**To do:**
From the groundwater recharge text, return word for word the portion between "The estimated value" and "recharge is 342 mm.", inclusive.

Figure 5 describes the spatial distribution of rainfall and potential evapotranspiration in the catchment. The spatial distribution of annual rainfall shown in
Figure 5a shows that rainfall decreases from west to east. The potential evapotranspiration was estimated using the Penman–Monteith method at each meteorological station and interpolated using the Inverse Distance Weighted (IDW) method in the GIS environment, as shown in
Figure 5b. The map shows PET is increasing in the downstream direction, from a southwest to northeast direction. PET varies from 1171 to 1434 mm with a mean value of 1285 mm, whereas rainfall varies from 1193 to 1716 mm with a mean value of 1539 mm based on CHIRPS data. To develop the groundwater management strategies in the catchment, the spatial distribution of rainfall and PET along with the estimated groundwater recharge, offer valuable insights.
In addition to the daily rainfall and PET data, PAW, runoff coefficient, and initial soil moisture content are required in the SMB method. The method needs a single value for each parameter for each station representing the Thiessen polygon. The SMB method uses the initial soil moisture content to start the simulation and the parameter influences only the initial time steps. The model iteratively calculates the soil moisture content for the entire time steps and the influence of this parameter on the annual recharge is insignificant (
Figure 6). The PAW, rooting depth, and runoff coefficient values determined at each meteorological station are described in
Table 3, with respective area coverage as delineated by Thiessen polygons based on the soil and LULC matrix.
A sensitivity analysis was carried out to identify the sensitivity of the lumped input parameters (PAW, runoff coefficient, and initial soil moisture content). The sensitivity analysis was conducted for the Jimma area to provide insight into the potential errors that might be incorporated, due to parameter value estimations. The meteorological station located in the area, Jimma station, provides better recorded data compared to the others. The analysis was carried out by changing a parameter at a certain time, keeping the remaining parameters constant (
Figure 6).
The estimated value of PAW, runoff coefficient, and initial soil moisture content at Jimma station are 297 mm, 18%, and 144 mm, respectively, and the corresponding estimated annual recharge is 342 mm.
Figure 6 illustrates that the annual recharge does not vary with the initial soil moisture content, indicating that initial soil moisture is an insensitive parameter to the recharge. The increment of PAW by 2% decreases the annual recharge by 2.39 mm, while the increment of runoff coefficient by 2% decreases the recharge by 4.72 mm (
Figure 6). The sensitivity analysis shows that the runoff coefficient is more sensitive than PAW, and the initial soil moisture is an insensitive parameter to the annual recharge. Among the lumped input parameters used in SMB method, the annual recharge is highly influenced by the runoff coefficient. This implies that to improve the groundwater recharge in the catchment, for instance, one can apply water management practices that reduce the surface runoff to be more efficient and effective.
The daily groundwater recharge was estimated for Thiessen polygons corresponding to each meteorological station, but the result is reported on a monthly, seasonal, and annual basis.

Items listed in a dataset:
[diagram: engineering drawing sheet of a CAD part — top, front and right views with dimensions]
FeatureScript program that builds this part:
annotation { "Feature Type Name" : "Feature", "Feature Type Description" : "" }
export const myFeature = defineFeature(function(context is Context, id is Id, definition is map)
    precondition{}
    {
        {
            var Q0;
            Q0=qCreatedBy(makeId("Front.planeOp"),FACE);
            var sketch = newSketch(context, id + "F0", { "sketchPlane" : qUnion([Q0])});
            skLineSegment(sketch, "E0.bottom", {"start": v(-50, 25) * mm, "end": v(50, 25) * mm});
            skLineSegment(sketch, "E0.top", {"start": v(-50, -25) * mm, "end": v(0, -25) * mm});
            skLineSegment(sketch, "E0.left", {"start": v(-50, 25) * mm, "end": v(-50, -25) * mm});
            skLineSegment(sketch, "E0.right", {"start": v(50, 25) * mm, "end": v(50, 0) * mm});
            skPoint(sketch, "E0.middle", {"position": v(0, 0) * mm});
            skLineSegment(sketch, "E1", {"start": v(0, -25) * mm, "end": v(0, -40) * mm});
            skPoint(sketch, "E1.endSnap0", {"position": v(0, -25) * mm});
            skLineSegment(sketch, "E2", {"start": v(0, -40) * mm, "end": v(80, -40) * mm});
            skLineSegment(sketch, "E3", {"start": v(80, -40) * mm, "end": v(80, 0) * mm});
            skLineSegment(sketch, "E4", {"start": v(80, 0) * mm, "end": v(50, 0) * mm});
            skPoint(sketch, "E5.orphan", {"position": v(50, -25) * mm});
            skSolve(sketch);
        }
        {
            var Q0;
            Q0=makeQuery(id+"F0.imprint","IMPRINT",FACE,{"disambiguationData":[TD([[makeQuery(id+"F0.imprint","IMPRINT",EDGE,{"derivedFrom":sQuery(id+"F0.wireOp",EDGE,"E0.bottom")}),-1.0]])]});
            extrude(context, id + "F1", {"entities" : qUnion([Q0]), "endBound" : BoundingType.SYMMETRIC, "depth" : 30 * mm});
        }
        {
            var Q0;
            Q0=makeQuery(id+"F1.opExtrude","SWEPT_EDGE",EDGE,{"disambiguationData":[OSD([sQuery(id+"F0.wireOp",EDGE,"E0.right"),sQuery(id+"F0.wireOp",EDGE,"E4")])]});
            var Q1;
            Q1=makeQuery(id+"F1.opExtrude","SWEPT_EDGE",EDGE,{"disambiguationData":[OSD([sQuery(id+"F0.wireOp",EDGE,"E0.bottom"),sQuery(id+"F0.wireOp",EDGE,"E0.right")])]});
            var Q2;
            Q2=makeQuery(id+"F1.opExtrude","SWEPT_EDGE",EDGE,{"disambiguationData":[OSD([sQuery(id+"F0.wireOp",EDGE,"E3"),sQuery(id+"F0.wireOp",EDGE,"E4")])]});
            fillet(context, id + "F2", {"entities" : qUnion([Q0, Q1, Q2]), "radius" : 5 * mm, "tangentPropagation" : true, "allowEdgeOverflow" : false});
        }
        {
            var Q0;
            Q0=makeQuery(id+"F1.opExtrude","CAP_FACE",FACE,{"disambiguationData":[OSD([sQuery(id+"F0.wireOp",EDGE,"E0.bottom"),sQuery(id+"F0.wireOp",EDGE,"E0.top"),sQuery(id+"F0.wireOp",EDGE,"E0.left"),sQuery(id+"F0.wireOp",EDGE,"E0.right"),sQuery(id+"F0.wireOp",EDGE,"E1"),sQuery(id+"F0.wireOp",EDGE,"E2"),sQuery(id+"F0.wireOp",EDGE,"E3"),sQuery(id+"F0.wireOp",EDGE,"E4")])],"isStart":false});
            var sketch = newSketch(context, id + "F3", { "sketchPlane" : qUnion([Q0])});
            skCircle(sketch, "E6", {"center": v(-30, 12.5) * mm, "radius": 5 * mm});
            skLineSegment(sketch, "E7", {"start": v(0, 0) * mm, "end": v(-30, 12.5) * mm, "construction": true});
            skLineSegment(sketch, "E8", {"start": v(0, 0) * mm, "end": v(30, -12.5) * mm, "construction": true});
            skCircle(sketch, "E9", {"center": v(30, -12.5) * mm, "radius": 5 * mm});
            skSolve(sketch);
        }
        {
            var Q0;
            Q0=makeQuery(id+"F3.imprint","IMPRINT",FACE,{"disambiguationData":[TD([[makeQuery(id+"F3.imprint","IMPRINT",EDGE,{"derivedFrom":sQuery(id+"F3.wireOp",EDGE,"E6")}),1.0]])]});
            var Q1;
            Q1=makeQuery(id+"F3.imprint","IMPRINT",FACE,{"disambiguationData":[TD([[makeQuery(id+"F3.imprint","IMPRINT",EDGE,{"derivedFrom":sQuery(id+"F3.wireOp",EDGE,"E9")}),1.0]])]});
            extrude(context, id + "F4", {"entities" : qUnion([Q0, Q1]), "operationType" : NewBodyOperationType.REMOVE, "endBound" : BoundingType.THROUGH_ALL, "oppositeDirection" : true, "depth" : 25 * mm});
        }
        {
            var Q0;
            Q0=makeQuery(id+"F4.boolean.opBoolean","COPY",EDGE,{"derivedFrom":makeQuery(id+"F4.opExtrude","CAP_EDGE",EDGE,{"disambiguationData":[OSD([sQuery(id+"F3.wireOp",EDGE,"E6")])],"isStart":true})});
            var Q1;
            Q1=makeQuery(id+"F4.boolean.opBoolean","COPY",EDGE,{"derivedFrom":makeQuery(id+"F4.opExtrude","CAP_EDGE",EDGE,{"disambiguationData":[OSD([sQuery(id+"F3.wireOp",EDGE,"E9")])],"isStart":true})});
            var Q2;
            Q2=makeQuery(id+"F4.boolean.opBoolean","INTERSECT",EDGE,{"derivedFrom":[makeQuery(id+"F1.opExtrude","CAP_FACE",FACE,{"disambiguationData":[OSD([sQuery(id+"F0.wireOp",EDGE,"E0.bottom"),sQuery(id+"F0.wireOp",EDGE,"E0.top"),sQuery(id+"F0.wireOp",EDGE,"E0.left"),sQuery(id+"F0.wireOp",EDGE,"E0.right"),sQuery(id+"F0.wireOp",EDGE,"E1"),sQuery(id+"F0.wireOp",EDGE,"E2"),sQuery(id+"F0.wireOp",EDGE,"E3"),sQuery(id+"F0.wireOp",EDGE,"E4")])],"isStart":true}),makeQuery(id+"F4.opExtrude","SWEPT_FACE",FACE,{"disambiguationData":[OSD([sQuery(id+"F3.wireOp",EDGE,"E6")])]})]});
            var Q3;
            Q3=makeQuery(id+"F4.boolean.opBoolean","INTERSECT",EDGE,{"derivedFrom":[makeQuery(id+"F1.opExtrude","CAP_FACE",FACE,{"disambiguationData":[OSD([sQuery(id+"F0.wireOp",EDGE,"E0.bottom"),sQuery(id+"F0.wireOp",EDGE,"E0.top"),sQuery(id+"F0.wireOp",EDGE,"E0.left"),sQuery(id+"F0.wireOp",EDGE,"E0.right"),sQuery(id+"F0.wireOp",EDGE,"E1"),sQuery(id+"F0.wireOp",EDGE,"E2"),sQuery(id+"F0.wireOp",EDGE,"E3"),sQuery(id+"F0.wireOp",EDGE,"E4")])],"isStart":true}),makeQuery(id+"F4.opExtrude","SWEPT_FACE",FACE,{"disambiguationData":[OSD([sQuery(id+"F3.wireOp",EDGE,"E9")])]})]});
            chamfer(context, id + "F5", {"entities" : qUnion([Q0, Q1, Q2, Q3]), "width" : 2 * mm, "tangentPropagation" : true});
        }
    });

**Completed exercise:**
The estimated value of PAW, runoff coefficient, and initial soil moisture content at Jimma station are 297 mm, 18%, and 144 mm, respectively, and the corresponding estimated annual recharge is 342 mm.